Ainda para mais quando, à medida que vemos os nossos filhos crescerem, somos confrontados com o nosso envelhecimento e, claro, "desaparecimento". Triste mas verdadeiro!

Mas há muita coisa boa. Mesmo muita. Um amor sem tamanho nem comparação.

Tudo isto para partilhar que o meu filho mais velho fez 10 anos por estes dias. Sim, dois dígitos.

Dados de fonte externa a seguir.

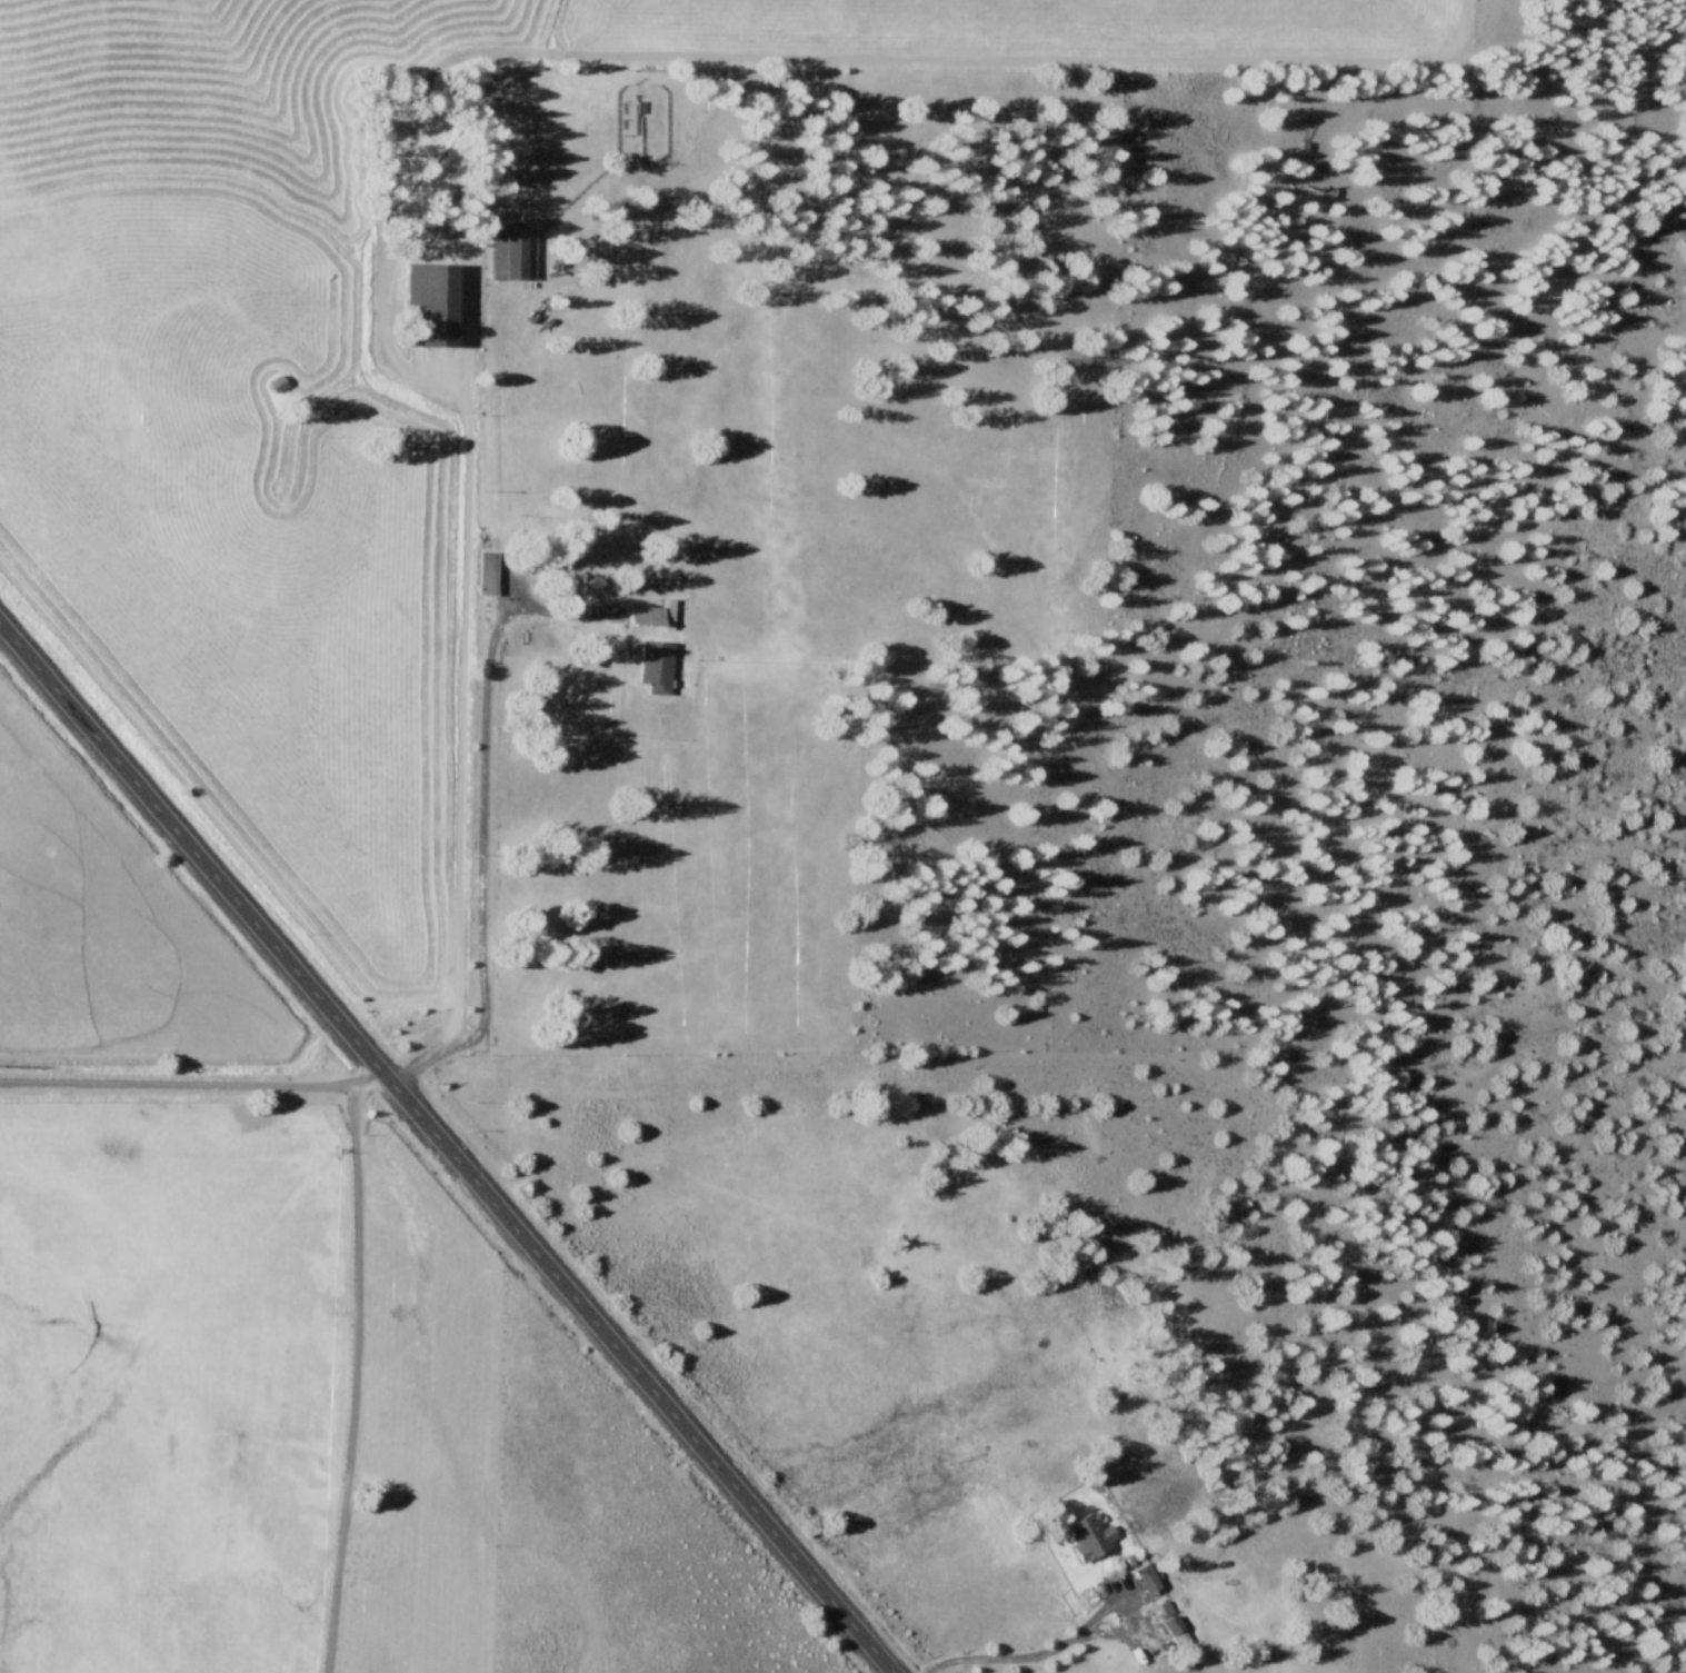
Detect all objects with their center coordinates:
building: (431, 303)
building: (485, 573)
building: (655, 666)
road: (458, 732)
road: (192, 1084)
road: (443, 1151)
building: (1085, 1534)
building: (1140, 1578)
building: (1165, 1617)

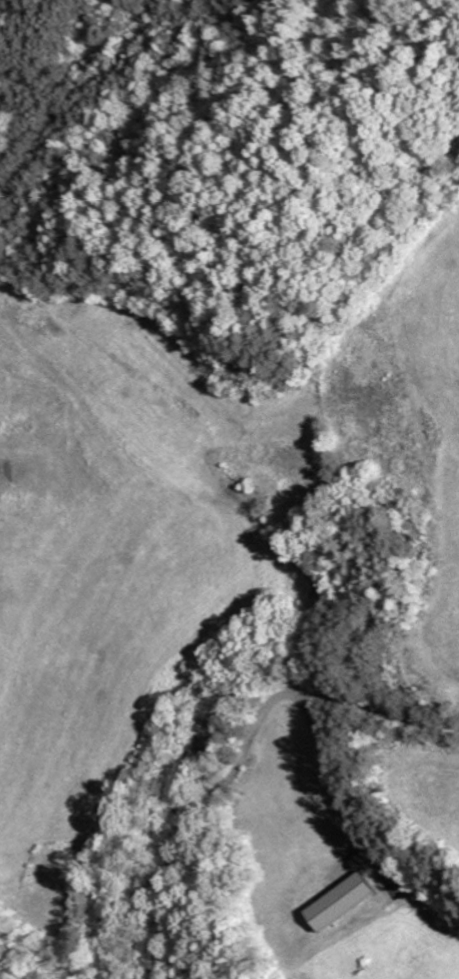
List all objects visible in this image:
road: (248, 755)
building: (344, 900)

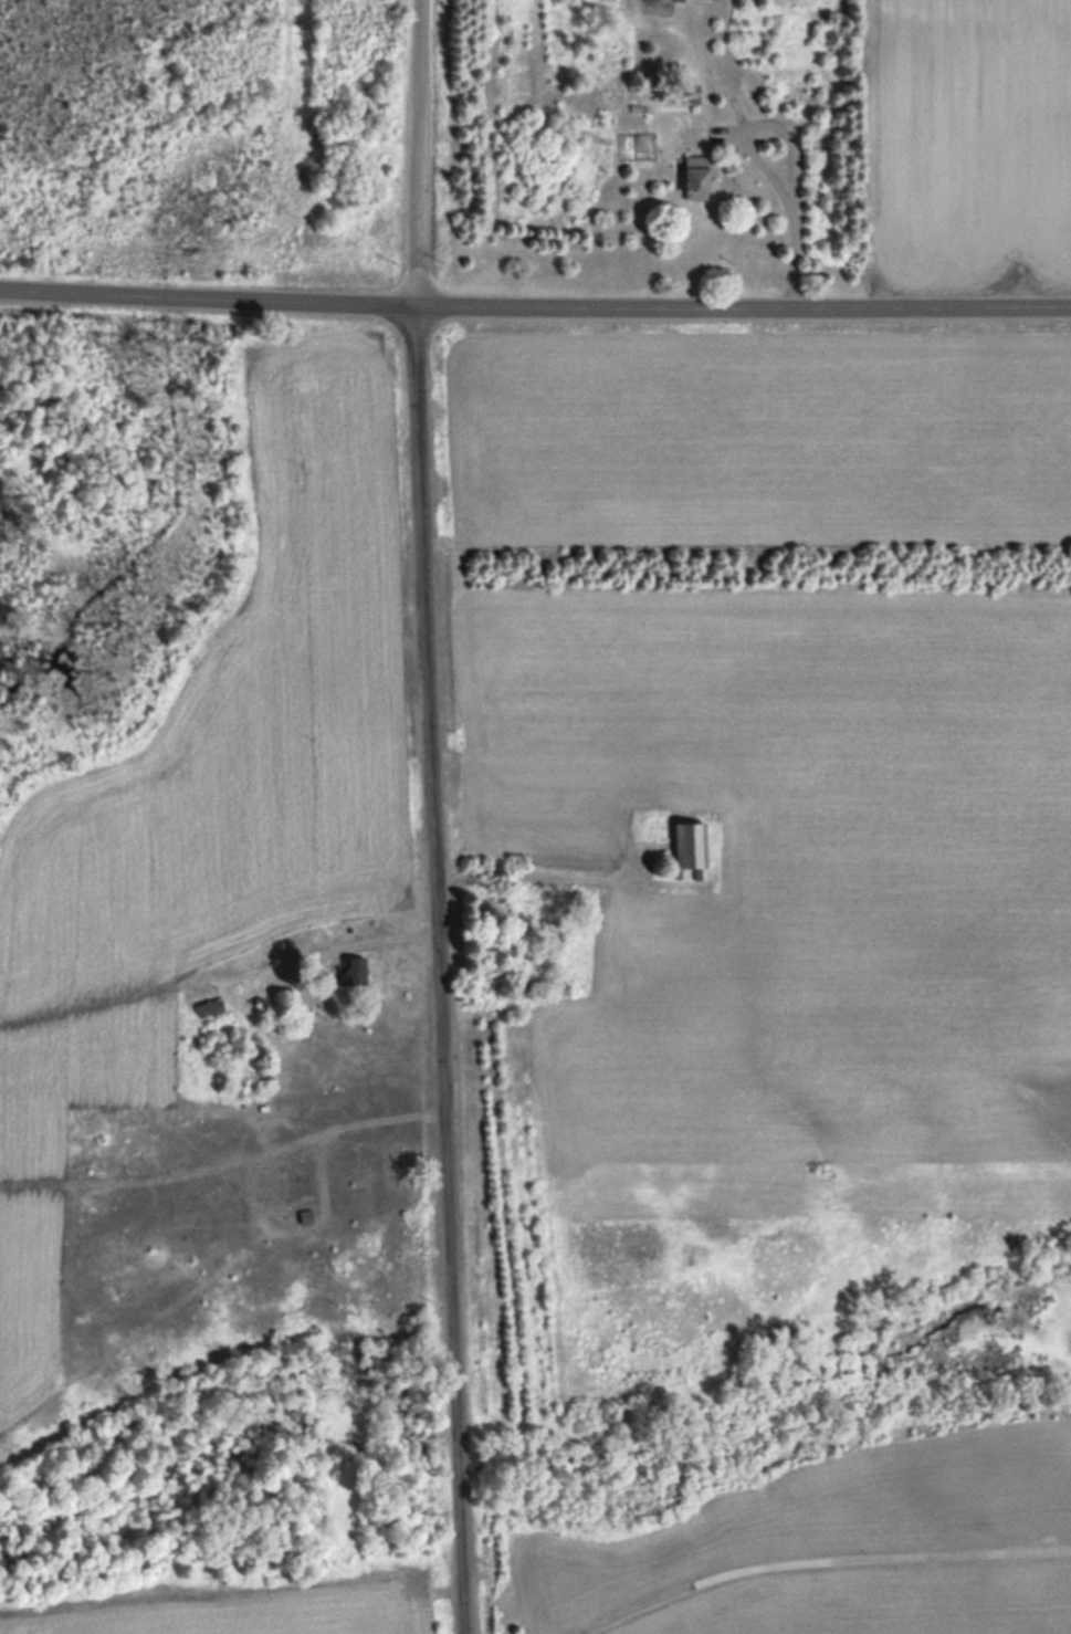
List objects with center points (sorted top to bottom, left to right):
building: (654, 0)
road: (792, 146)
building: (698, 176)
road: (535, 305)
road: (434, 817)
building: (692, 846)
building: (355, 968)
road: (815, 1559)

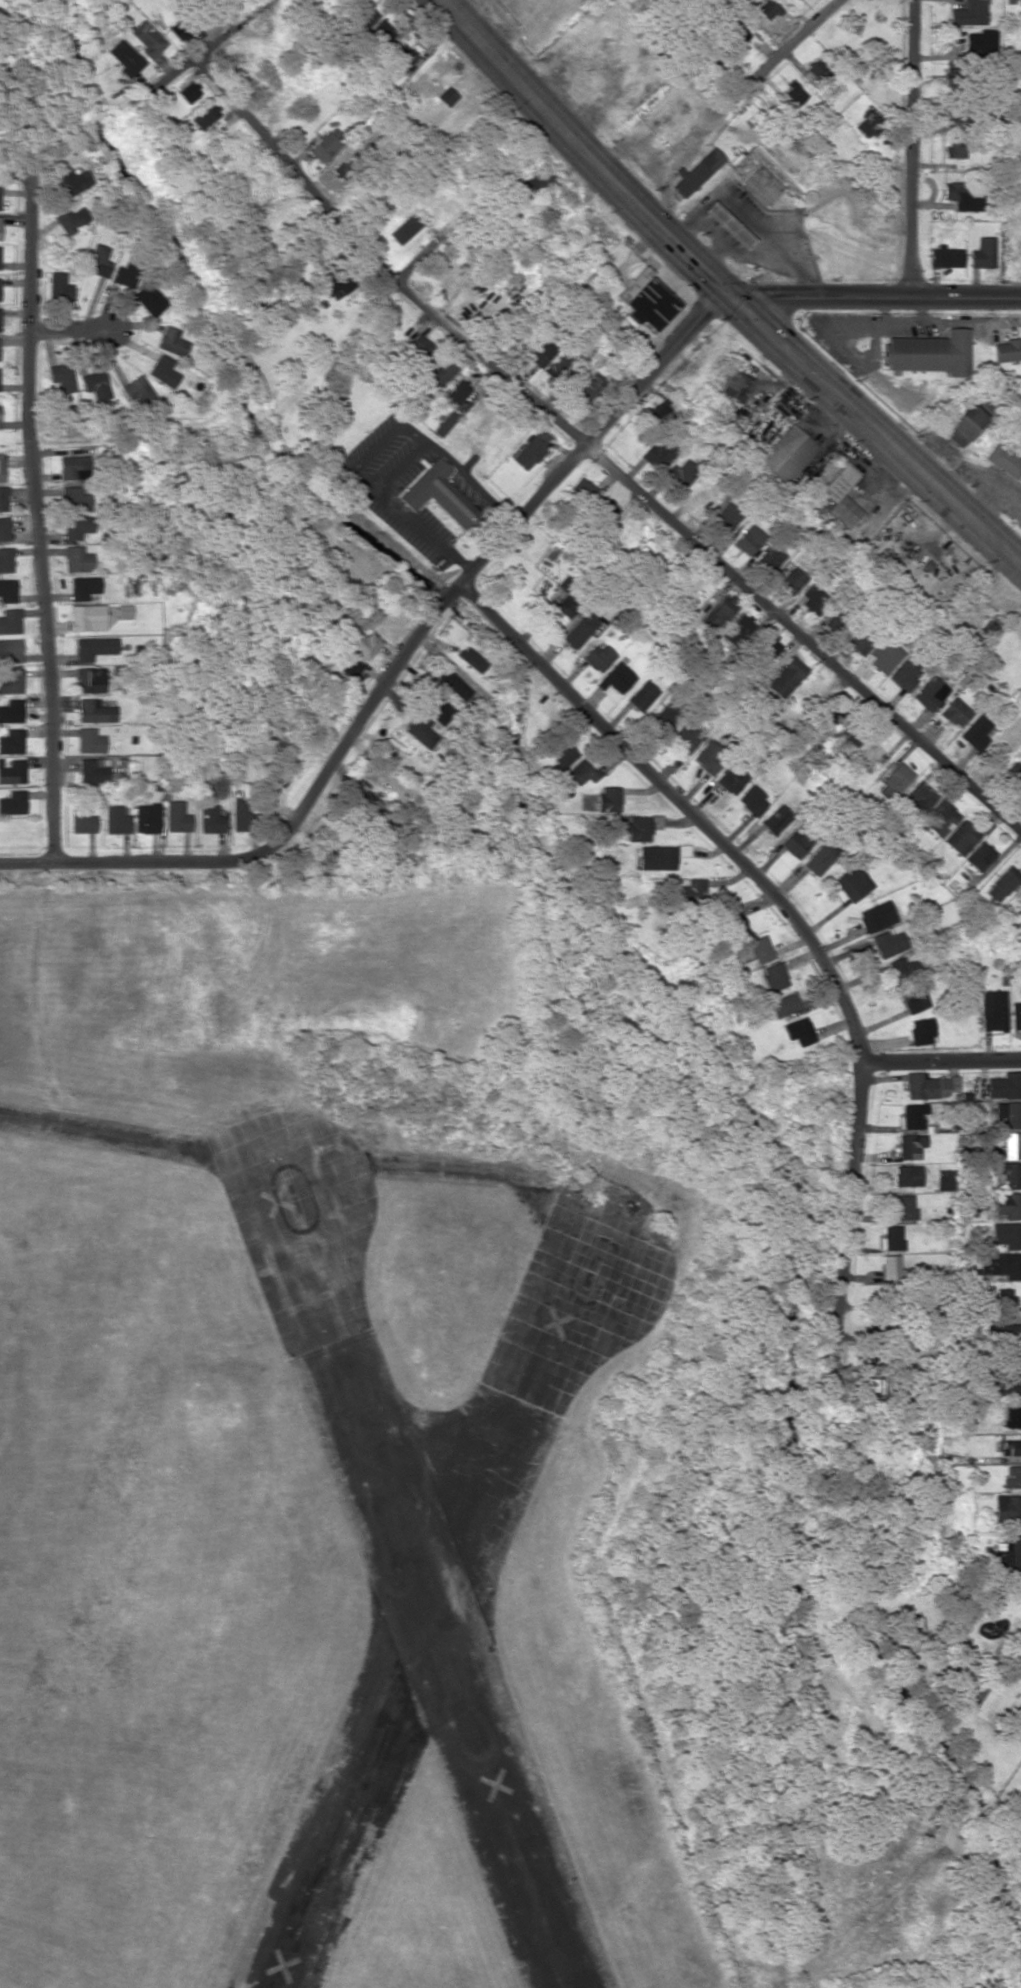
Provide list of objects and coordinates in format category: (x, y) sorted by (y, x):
road: (452, 3)
building: (767, 9)
building: (968, 13)
building: (365, 16)
building: (177, 31)
building: (380, 34)
building: (738, 34)
building: (148, 39)
building: (981, 43)
road: (200, 55)
building: (124, 57)
building: (400, 59)
building: (818, 69)
building: (952, 74)
building: (189, 91)
building: (793, 92)
building: (446, 96)
road: (736, 99)
building: (205, 116)
building: (867, 124)
building: (324, 145)
road: (908, 147)
building: (955, 149)
road: (583, 150)
building: (344, 165)
building: (696, 172)
road: (16, 176)
building: (537, 180)
building: (74, 181)
building: (758, 185)
building: (962, 196)
building: (0, 203)
road: (406, 208)
building: (71, 219)
building: (726, 224)
building: (0, 227)
building: (404, 228)
building: (983, 252)
building: (946, 256)
building: (98, 259)
road: (380, 264)
building: (125, 274)
building: (336, 282)
building: (59, 286)
road: (876, 294)
traffic signals: (731, 295)
building: (149, 299)
building: (646, 299)
building: (0, 325)
road: (73, 330)
building: (171, 341)
building: (420, 347)
building: (1007, 350)
building: (540, 352)
building: (928, 352)
building: (558, 364)
road: (659, 370)
building: (163, 371)
building: (443, 371)
building: (61, 376)
building: (96, 384)
building: (734, 385)
building: (587, 387)
building: (137, 391)
building: (458, 391)
building: (661, 409)
building: (0, 419)
building: (445, 423)
road: (876, 427)
building: (964, 427)
building: (531, 449)
building: (658, 453)
building: (786, 455)
building: (1004, 460)
building: (2, 467)
building: (73, 467)
building: (680, 474)
building: (839, 481)
building: (582, 488)
building: (438, 492)
building: (4, 499)
building: (75, 499)
building: (604, 509)
building: (844, 511)
road: (522, 515)
building: (726, 517)
road: (36, 519)
building: (77, 526)
building: (4, 528)
building: (748, 539)
building: (553, 550)
building: (769, 558)
building: (6, 559)
building: (78, 559)
building: (791, 580)
building: (84, 587)
building: (8, 590)
building: (813, 598)
building: (566, 605)
building: (124, 611)
building: (720, 611)
building: (87, 617)
building: (10, 621)
building: (990, 625)
building: (737, 627)
building: (576, 633)
road: (804, 638)
building: (364, 644)
building: (768, 645)
building: (94, 647)
building: (10, 650)
building: (597, 656)
building: (883, 656)
building: (472, 659)
building: (348, 665)
building: (904, 674)
building: (618, 676)
building: (786, 677)
building: (90, 679)
building: (11, 681)
building: (455, 685)
building: (930, 692)
building: (642, 695)
building: (437, 708)
building: (11, 710)
building: (95, 711)
building: (955, 712)
building: (831, 715)
building: (665, 716)
building: (421, 730)
building: (976, 731)
building: (851, 733)
building: (685, 736)
building: (89, 740)
building: (12, 741)
building: (561, 756)
building: (710, 756)
building: (1015, 770)
building: (13, 771)
building: (96, 771)
building: (581, 772)
building: (731, 779)
building: (895, 781)
building: (608, 797)
building: (919, 798)
building: (752, 800)
building: (13, 802)
road: (684, 806)
building: (240, 814)
building: (176, 816)
building: (146, 817)
building: (81, 818)
building: (776, 818)
building: (940, 818)
building: (115, 819)
building: (211, 819)
building: (638, 826)
road: (285, 829)
building: (962, 837)
building: (800, 838)
building: (660, 856)
building: (980, 856)
building: (821, 857)
building: (852, 881)
building: (1002, 883)
building: (693, 890)
building: (876, 915)
building: (735, 919)
building: (888, 943)
building: (754, 950)
building: (904, 969)
building: (774, 976)
building: (914, 997)
building: (783, 1004)
building: (994, 1010)
building: (1016, 1015)
building: (800, 1030)
building: (922, 1030)
road: (941, 1061)
building: (930, 1085)
building: (1005, 1085)
building: (1008, 1114)
building: (914, 1115)
building: (1012, 1144)
building: (910, 1145)
building: (1009, 1173)
building: (907, 1175)
building: (945, 1179)
building: (1008, 1204)
building: (904, 1207)
road: (847, 1231)
building: (1007, 1234)
building: (892, 1237)
building: (1001, 1264)
building: (890, 1266)
building: (1004, 1298)
building: (1004, 1330)
building: (1012, 1358)
building: (1009, 1386)
building: (1013, 1417)
building: (1012, 1446)
airport: (313, 1454)
building: (1012, 1476)
building: (1007, 1509)
building: (1008, 1552)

E a coisa está a ficar séria. Já tem telemóvel e tenho passado alguns minutos dos meus dias a falar com ele via Whatsapp. É muito estranho. Ainda não me habituei.

Ainda há uns meses o ajudava a caminhar ou a desviar-se daquelas esquinas “assassinas”, e agora já está ali a cuidar de si, a mandar mensagens de voz para os amigos – sim, eles não escrevem, falam.

E dou outro exemplo, com o mais novo, que está nos cinco anos... quase seis, - como ele faz questão de dizer sempre. Cheguei a casa e partilhei isto com eles. E não é que o mais novo me disse que há mais de dois dias que já andava a ouvir e que gostava muito!

Estou oficialmente desatualizado e a questão do “generation gap” começa a existir.

E ainda mais estranho é ouvir-me a falar como o meu pai para mim: “Como correu a escola, filho?”, “Tem cuidado com o telemóvel”.

 

Ser pai é isto tudo. Repetir as coisas que os nossos pais nos diziam. Passar valores e conhecer estas pessoas novas que nos invadem a vida e que agora começam a ter personalidade e gostos próprios. Nem sempre é fácil, mas dá muito sal ao dia-a-dia. É cansativo, mas brutal e dá sentido a vida (para aqueles que, como eu, sempre quiseram ser pais).